Dataset entries ->
-- Opening Marker --
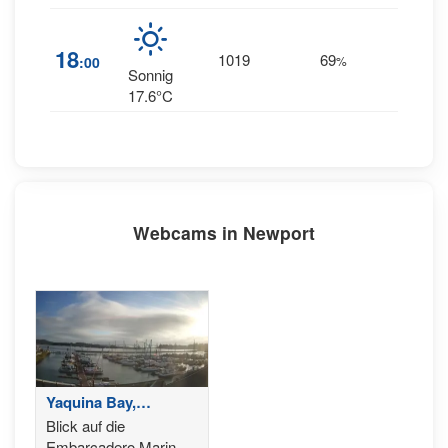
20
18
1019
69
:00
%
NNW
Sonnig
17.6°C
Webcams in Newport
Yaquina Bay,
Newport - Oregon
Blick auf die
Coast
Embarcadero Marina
-- Closing Marker --
-- Opening Marker --
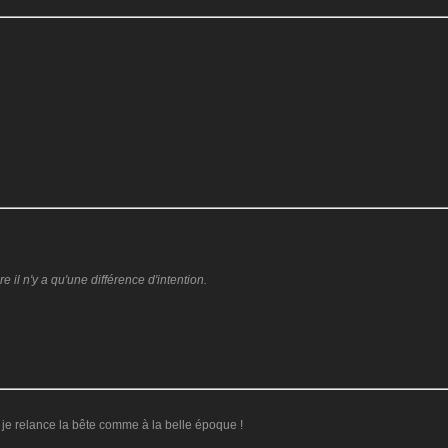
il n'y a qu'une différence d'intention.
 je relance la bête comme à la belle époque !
-- Closing Marker --
Exercise aim -> Give back exactly the lines above, from the line containing "Webcams in Newport" through the line containing "Embarcadero Marina", with both end lines and nothing more.

Reply to the exercise ->
Webcams in Newport
Yaquina Bay,
Newport - Oregon
Blick auf die
Coast
Embarcadero Marina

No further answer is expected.